__DOCUMENT EXCERPT__.
(begin)

Archive | November, 2012

Are you being fully present?

18 Nov

With smart phones being virtually ubiquitous nowadays, an escape from the reality of right now is often only a swipe away. You surely have some friends who are constantly checking their email, facebook and twitter accounts on their phones or using WhatsApp, blackberry messenger and many other applications while being out with their peers. I believe these habits have a negative effect on how much we enjoy the presence.

I got a new iphone recently after having my old one pick pocketed while travelling in Mongolia several months ago. It has reminded me that we do not need to be in connection with everybody else all the time and that it is much better to devote 100% of our attention to whatever we are doing at the moment. I do not use facebook on my iphone and check emails only when absolutely necessary. Instead of seeking an escape or a distraction from here and now, I focus fully on the person I am talking to at the moment, the food I am eating or the class I am sitting in. It makes me enjoy those moments much more (and by consequence the people I am with have a better time as well), learn more from them and be happier in general.

Coincidentally, I saw a TED talk on the topic just yesterday, where Matt Killingsworth presented his research into tracking happiness concluding that ‘people are often happiest when they are lost in the moment… and that the more our mind wanders, the less happy we can be.’ You can watch it here.

(end)

__GIVEN REQUEST__.
Return the passage from the blog post on being fully present verbatim, beginning at the words containing "With smart phones" and ending after "enjoy the presence.".

Stored data

(begin)

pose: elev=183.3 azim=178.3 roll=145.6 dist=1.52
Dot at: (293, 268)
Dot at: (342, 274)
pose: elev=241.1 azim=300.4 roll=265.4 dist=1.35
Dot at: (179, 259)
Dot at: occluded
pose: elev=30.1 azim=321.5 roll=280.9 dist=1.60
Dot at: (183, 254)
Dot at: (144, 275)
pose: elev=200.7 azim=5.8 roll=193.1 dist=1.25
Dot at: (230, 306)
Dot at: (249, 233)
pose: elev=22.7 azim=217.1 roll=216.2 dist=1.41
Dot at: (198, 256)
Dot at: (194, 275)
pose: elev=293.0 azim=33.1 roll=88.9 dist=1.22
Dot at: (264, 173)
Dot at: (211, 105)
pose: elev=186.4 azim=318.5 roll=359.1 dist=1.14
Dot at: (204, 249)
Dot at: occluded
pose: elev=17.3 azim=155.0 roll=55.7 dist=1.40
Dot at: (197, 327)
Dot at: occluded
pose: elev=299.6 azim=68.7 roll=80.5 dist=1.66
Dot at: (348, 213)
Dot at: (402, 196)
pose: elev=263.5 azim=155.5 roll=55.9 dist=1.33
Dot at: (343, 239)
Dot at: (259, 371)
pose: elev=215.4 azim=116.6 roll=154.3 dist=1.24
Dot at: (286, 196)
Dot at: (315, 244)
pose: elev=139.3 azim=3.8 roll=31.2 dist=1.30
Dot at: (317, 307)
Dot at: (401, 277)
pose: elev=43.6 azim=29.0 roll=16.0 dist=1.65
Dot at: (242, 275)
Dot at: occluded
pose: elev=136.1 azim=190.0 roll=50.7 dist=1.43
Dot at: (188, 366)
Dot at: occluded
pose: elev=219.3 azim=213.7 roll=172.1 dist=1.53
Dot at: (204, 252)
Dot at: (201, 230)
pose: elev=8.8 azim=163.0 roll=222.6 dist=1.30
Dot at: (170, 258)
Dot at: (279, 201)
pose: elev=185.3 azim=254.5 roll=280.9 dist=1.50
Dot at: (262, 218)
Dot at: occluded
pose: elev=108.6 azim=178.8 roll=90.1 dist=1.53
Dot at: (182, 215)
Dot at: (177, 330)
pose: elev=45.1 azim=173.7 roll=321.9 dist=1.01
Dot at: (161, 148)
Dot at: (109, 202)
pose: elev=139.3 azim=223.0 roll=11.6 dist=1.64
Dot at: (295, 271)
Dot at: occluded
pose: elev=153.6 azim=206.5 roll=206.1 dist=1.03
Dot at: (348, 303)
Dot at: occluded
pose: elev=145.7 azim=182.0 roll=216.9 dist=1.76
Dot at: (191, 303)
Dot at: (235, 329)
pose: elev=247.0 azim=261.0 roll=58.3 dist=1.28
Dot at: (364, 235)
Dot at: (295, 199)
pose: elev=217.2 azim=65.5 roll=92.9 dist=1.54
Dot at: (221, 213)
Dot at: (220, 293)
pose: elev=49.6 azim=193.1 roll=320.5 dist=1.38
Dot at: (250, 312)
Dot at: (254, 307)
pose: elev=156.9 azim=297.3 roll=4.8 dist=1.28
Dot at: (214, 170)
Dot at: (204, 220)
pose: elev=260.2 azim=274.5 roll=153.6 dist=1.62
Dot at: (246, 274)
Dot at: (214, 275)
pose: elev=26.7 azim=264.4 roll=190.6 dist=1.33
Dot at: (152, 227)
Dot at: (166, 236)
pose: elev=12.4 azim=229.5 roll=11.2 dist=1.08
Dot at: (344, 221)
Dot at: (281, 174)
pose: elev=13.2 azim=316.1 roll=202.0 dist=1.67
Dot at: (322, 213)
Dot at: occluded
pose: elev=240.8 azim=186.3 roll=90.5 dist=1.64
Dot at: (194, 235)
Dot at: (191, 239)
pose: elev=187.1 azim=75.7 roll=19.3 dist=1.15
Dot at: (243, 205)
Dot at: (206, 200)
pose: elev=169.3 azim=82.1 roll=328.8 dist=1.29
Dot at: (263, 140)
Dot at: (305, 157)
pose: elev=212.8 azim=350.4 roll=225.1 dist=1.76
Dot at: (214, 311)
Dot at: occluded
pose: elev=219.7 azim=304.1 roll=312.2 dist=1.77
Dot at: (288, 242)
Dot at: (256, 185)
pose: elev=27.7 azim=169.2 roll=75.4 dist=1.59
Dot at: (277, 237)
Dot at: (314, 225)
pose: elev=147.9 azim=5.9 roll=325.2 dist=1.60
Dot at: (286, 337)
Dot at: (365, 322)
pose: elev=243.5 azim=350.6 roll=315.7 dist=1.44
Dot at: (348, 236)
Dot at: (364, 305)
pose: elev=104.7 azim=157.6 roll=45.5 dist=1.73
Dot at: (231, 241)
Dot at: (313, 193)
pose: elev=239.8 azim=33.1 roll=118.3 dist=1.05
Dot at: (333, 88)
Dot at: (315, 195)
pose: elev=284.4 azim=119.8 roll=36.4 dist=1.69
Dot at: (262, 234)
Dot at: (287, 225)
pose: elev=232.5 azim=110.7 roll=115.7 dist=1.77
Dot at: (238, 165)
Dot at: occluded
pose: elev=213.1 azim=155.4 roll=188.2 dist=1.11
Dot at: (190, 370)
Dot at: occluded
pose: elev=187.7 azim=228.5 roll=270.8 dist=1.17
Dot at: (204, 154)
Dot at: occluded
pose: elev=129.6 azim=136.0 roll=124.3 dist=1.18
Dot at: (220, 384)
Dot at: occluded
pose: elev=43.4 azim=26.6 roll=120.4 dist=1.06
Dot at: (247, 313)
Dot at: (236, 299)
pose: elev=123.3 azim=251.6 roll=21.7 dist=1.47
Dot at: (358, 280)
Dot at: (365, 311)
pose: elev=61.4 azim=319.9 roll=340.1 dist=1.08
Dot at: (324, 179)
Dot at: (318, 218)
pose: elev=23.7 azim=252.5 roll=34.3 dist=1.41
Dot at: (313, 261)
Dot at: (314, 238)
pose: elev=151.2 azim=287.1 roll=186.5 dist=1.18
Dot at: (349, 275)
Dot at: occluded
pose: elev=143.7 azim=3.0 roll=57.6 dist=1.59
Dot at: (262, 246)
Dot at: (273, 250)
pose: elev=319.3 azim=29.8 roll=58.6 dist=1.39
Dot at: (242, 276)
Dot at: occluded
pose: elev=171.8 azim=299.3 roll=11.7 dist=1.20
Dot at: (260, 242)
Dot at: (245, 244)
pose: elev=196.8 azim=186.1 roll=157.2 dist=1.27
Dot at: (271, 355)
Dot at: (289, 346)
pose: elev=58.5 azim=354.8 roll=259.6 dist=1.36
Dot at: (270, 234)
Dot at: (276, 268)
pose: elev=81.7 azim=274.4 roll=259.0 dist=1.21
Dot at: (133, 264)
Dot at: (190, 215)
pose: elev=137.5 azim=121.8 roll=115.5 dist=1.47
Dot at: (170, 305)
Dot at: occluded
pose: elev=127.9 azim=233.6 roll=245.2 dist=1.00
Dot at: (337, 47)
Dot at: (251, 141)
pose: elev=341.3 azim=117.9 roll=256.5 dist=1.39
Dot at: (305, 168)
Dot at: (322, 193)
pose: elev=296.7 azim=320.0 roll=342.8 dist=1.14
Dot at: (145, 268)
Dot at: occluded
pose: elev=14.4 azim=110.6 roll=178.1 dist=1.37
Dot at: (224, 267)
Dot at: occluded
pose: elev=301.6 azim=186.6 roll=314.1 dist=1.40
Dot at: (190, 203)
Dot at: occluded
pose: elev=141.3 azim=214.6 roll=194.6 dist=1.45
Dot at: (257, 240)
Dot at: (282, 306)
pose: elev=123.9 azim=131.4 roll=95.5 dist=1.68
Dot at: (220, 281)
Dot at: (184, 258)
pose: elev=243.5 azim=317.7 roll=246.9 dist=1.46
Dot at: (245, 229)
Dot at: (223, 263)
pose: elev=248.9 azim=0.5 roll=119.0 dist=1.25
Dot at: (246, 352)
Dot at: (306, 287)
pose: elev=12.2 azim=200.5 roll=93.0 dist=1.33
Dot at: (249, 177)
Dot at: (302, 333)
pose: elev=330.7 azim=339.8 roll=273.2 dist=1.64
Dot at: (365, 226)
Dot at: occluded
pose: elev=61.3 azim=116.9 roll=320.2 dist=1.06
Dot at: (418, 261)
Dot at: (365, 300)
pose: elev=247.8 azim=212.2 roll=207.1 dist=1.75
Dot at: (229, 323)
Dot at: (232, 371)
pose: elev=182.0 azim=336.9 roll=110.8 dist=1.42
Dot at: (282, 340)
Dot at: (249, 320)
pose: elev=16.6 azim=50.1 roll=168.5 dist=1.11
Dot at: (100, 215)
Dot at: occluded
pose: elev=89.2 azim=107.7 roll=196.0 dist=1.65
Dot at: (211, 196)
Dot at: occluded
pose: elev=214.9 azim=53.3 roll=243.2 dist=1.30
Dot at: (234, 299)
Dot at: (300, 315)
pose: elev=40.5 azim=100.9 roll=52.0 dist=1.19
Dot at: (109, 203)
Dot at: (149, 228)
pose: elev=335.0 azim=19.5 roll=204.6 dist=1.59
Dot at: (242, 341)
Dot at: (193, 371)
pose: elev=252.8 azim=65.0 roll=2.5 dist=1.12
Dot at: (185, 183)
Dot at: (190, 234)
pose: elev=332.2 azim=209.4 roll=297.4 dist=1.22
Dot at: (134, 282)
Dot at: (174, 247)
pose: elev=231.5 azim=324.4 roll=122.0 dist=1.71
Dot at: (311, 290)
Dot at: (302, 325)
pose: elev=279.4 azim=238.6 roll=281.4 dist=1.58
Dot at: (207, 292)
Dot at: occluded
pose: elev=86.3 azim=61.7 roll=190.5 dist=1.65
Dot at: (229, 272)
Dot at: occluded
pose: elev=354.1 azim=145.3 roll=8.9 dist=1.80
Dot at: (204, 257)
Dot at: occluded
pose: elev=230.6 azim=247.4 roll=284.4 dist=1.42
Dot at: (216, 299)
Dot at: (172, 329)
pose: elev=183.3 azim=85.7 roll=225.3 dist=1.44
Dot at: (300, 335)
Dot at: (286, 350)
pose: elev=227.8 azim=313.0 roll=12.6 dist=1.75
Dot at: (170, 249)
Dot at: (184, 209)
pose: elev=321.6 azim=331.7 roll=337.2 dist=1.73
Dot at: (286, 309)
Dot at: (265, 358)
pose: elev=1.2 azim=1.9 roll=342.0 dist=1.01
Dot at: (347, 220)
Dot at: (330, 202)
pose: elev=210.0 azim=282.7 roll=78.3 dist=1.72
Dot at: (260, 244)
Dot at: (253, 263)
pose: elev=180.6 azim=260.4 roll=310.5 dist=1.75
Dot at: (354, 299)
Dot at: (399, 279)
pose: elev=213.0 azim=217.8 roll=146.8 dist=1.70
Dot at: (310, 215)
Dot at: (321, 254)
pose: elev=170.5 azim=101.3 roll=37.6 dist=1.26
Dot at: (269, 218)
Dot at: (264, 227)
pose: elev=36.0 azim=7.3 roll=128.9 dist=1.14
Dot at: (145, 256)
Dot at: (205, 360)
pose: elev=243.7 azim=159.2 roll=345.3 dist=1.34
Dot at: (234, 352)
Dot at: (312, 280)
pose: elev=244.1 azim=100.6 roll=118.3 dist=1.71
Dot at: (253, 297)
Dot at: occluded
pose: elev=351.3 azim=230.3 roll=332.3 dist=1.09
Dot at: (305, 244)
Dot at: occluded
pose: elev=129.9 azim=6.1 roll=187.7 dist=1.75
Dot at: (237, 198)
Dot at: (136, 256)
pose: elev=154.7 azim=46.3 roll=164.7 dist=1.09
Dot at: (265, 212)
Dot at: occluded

(end)

__TASK ANSWER__.
With smart phones being virtually ubiquitous nowadays, an escape from the reality of right now is often only a swipe away. You surely have some friends who are constantly checking their email, facebook and twitter accounts on their phones or using WhatsApp, blackberry messenger and many other applications while being out with their peers. I believe these habits have a negative effect on how much we enjoy the presence.